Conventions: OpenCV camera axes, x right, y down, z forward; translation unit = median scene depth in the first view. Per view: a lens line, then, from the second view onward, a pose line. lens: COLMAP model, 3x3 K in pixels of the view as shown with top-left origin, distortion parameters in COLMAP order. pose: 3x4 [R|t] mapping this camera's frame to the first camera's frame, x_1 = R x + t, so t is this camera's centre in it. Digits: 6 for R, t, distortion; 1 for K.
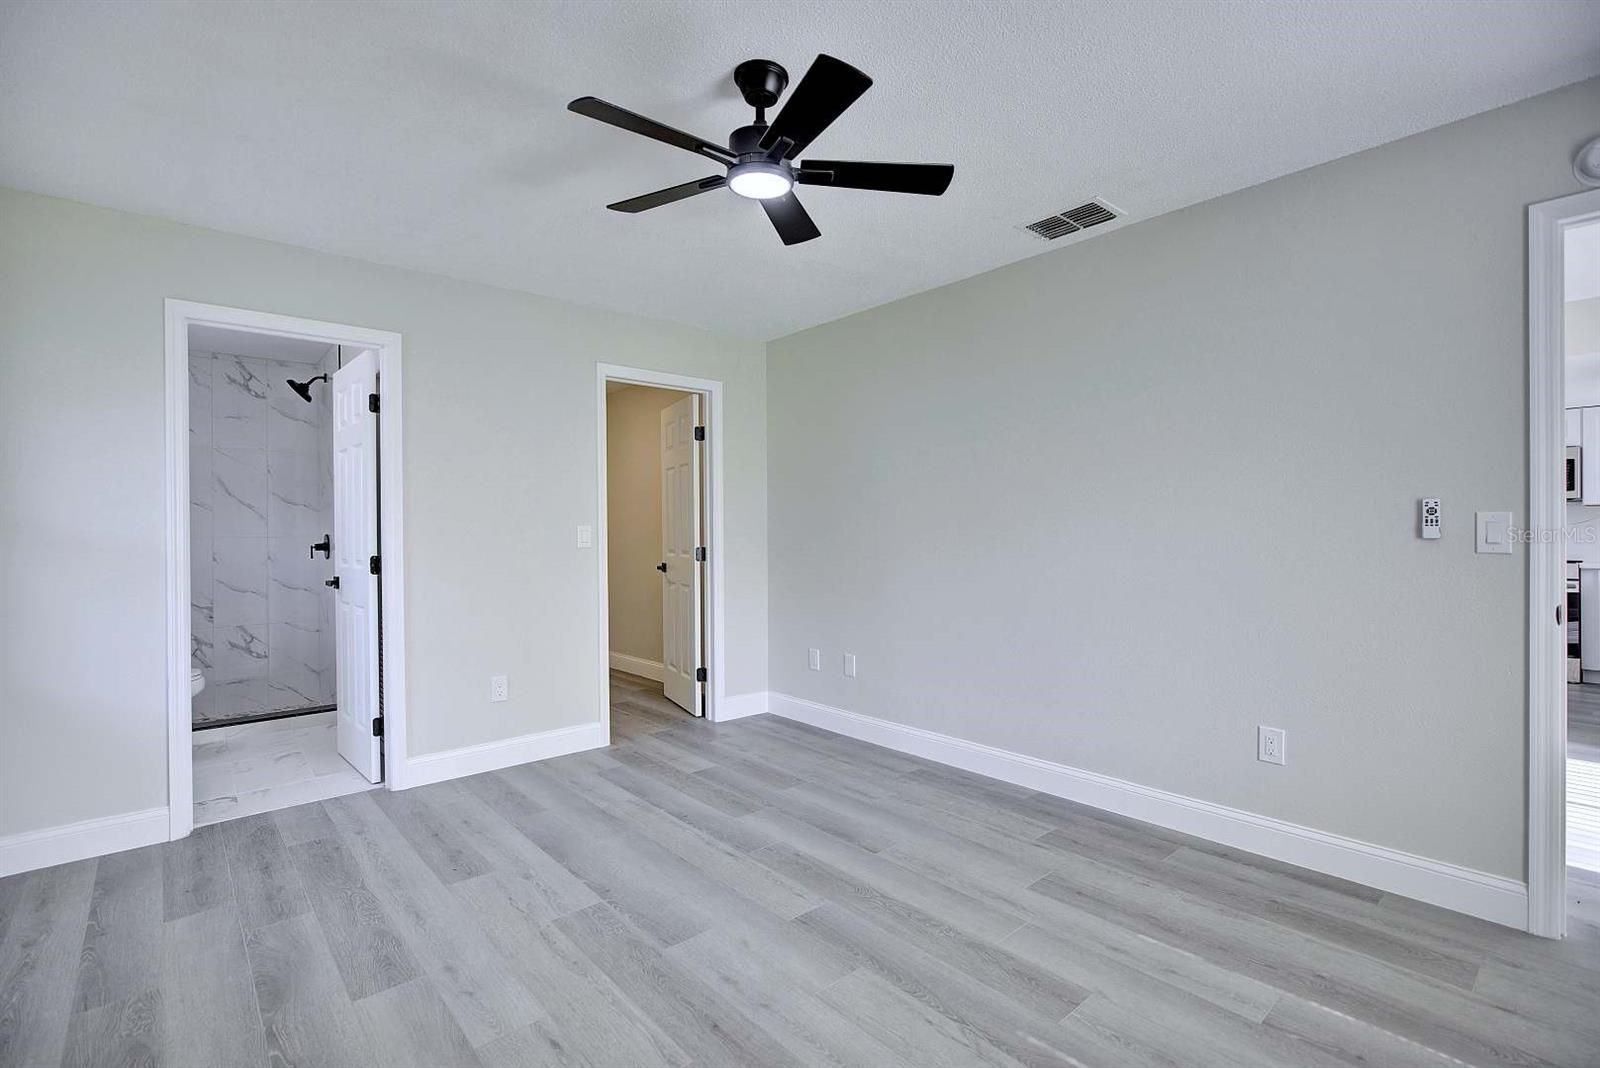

...

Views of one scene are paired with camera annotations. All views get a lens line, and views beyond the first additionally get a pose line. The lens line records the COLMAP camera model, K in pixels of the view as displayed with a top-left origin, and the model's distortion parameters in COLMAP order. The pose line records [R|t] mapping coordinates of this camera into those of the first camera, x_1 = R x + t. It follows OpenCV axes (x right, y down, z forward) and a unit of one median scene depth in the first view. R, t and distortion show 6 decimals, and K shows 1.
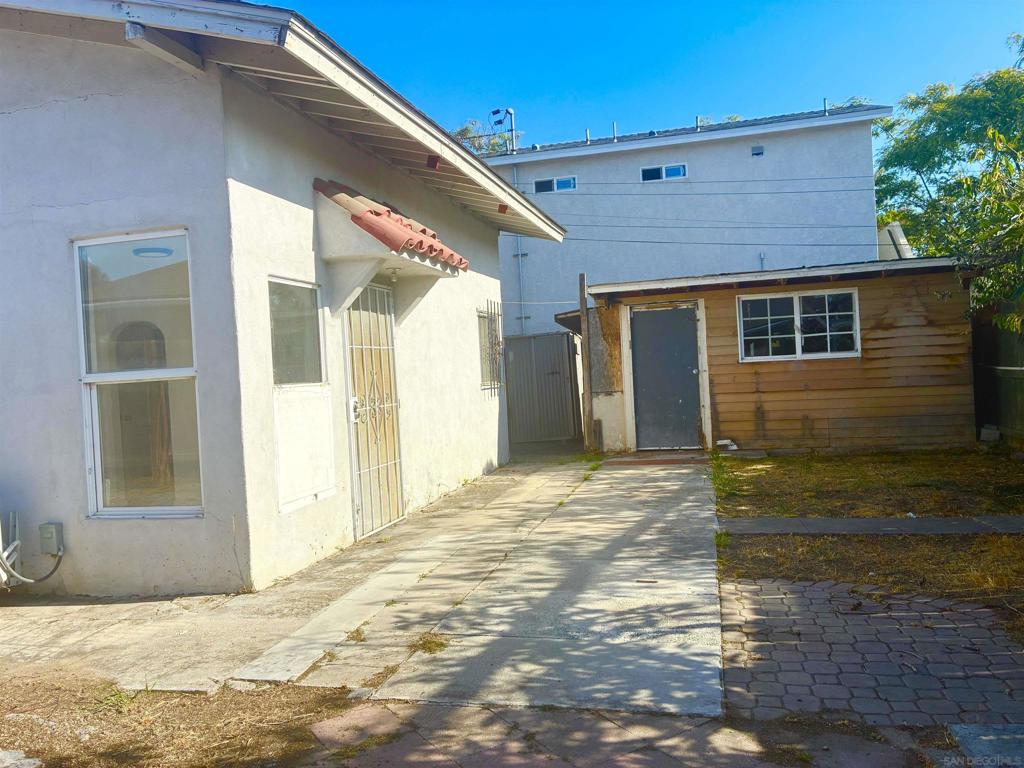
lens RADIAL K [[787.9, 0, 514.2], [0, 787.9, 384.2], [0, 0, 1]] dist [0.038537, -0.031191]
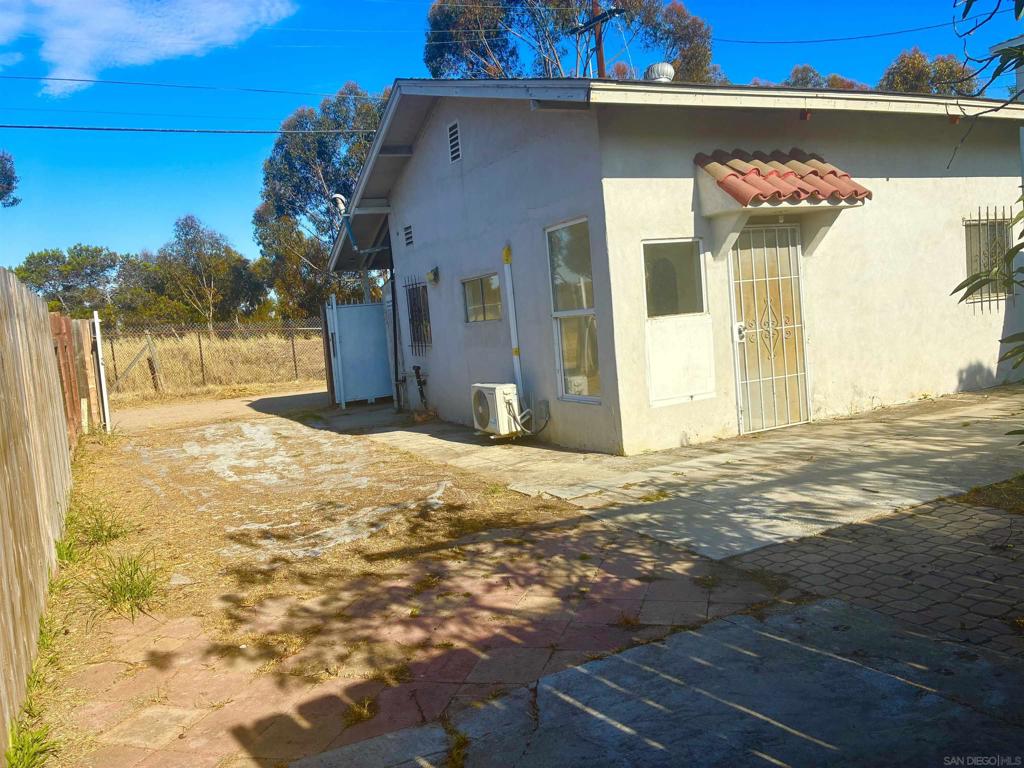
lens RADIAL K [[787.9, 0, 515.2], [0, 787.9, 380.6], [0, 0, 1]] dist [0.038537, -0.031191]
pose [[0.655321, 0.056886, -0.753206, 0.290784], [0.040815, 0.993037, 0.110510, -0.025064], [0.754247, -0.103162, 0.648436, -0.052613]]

§ **What is being asked**: Rewrite the listing from the line with "Views of one" up to and including the line with "-0.103162, 0.648436, -0.052613]]", replacing "paired" with "matched" and leaving everything else unchanged. Omit the pictures from your answer.

§ **Answer for this exercise**:
Views of one scene are matched with camera annotations. All views get a lens line, and views beyond the first additionally get a pose line. The lens line records the COLMAP camera model, K in pixels of the view as displayed with a top-left origin, and the model's distortion parameters in COLMAP order. The pose line records [R|t] mapping coordinates of this camera into those of the first camera, x_1 = R x + t. It follows OpenCV axes (x right, y down, z forward) and a unit of one median scene depth in the first view. R, t and distortion show 6 decimals, and K shows 1.
lens RADIAL K [[787.9, 0, 514.2], [0, 787.9, 384.2], [0, 0, 1]] dist [0.038537, -0.031191]
lens RADIAL K [[787.9, 0, 515.2], [0, 787.9, 380.6], [0, 0, 1]] dist [0.038537, -0.031191]
pose [[0.655321, 0.056886, -0.753206, 0.290784], [0.040815, 0.993037, 0.110510, -0.025064], [0.754247, -0.103162, 0.648436, -0.052613]]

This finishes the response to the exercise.